● What to work on: The lines to be copied are those below that contain "grqq".

*** Block opens ***

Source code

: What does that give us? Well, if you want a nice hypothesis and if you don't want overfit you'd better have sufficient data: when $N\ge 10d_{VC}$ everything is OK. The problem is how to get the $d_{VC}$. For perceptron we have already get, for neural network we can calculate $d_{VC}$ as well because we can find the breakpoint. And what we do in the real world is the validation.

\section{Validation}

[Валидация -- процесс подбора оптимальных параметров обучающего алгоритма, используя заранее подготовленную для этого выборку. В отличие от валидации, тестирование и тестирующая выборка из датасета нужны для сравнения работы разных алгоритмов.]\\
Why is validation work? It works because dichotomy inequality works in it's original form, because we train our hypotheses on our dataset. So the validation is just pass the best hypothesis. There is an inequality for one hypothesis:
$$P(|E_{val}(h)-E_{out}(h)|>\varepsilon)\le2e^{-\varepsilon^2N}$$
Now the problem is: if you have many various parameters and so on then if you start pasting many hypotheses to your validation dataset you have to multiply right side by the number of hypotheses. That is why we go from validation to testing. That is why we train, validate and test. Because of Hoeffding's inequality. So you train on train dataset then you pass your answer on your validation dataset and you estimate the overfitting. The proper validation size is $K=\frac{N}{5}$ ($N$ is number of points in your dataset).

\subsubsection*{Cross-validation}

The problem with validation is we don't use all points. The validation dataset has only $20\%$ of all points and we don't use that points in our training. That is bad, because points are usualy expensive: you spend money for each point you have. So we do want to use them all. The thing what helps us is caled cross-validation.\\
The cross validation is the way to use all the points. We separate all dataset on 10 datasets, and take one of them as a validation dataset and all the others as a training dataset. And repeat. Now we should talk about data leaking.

*** Block closes ***
*** Block opens ***

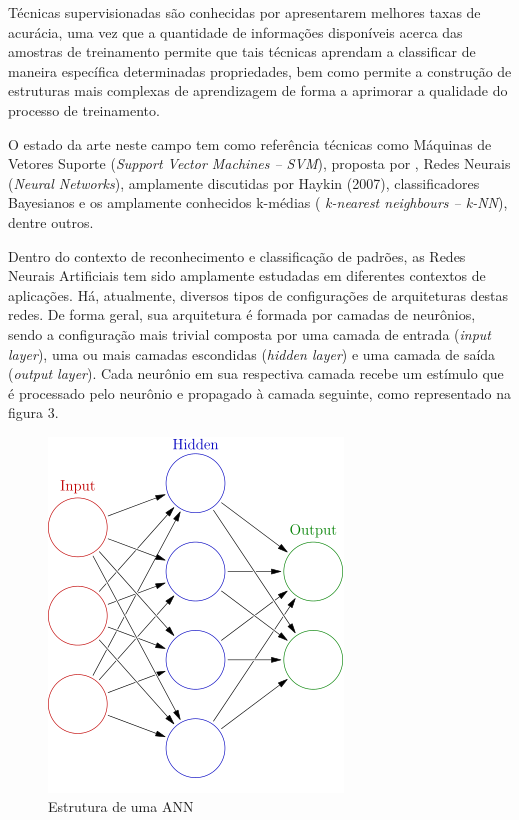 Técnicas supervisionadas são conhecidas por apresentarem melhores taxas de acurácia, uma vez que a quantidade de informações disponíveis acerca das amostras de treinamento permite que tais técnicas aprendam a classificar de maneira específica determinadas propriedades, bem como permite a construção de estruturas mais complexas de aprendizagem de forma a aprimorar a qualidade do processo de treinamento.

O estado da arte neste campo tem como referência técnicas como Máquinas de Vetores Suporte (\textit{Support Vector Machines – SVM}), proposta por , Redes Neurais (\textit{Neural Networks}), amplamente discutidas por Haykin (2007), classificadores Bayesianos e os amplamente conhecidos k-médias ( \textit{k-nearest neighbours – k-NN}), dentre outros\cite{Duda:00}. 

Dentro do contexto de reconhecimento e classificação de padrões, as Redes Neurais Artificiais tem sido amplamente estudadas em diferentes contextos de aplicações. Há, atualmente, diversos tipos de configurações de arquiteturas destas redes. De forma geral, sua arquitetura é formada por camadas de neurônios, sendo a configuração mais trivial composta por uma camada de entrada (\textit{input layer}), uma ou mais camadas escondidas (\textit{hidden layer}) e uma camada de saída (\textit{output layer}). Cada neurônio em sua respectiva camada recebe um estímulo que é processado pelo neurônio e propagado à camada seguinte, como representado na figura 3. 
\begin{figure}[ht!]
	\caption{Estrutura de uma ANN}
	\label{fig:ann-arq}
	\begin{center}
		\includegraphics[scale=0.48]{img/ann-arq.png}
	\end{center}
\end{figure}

*** Block closes ***
*** Block opens ***

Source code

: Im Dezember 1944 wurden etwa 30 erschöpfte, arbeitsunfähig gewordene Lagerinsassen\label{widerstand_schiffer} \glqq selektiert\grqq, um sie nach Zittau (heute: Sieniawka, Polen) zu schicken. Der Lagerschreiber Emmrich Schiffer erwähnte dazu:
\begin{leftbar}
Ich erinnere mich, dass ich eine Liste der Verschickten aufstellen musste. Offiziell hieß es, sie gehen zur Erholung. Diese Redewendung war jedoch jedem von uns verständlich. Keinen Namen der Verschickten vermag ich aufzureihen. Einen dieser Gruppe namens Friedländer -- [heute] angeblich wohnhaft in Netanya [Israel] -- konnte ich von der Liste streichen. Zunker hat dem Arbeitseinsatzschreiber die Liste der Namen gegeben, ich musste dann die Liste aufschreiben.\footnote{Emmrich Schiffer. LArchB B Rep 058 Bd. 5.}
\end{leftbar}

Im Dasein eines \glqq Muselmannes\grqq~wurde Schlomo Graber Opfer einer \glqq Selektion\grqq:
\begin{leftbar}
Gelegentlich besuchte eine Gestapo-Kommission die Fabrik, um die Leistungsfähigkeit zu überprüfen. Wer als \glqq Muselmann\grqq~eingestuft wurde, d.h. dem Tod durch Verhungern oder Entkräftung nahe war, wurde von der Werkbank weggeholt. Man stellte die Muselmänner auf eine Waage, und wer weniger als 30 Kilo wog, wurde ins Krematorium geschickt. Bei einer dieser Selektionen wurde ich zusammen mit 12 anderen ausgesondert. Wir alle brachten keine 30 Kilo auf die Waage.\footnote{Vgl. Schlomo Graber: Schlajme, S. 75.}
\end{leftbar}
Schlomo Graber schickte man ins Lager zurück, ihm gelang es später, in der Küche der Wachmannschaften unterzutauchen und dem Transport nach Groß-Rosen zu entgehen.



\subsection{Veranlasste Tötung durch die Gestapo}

*** Block closes ***

● Answer:
: Im Dezember 1944 wurden etwa 30 erschöpfte, arbeitsunfähig gewordene Lagerinsassen\label{widerstand_schiffer} \glqq selektiert\grqq, um sie nach Zittau (heute: Sieniawka, Polen) zu schicken. Der Lagerschreiber Emmrich Schiffer erwähnte dazu:
Im Dasein eines \glqq Muselmannes\grqq~wurde Schlomo Graber Opfer einer \glqq Selektion\grqq:
Gelegentlich besuchte eine Gestapo-Kommission die Fabrik, um die Leistungsfähigkeit zu überprüfen. Wer als \glqq Muselmann\grqq~eingestuft wurde, d.h. dem Tod durch Verhungern oder Entkräftung nahe war, wurde von der Werkbank weggeholt. Man stellte die Muselmänner auf eine Waage, und wer weniger als 30 Kilo wog, wurde ins Krematorium geschickt. Bei einer dieser Selektionen wurde ich zusammen mit 12 anderen ausgesondert. Wir alle brachten keine 30 Kilo auf die Waage.\footnote{Vgl. Schlomo Graber: Schlajme, S. 75.}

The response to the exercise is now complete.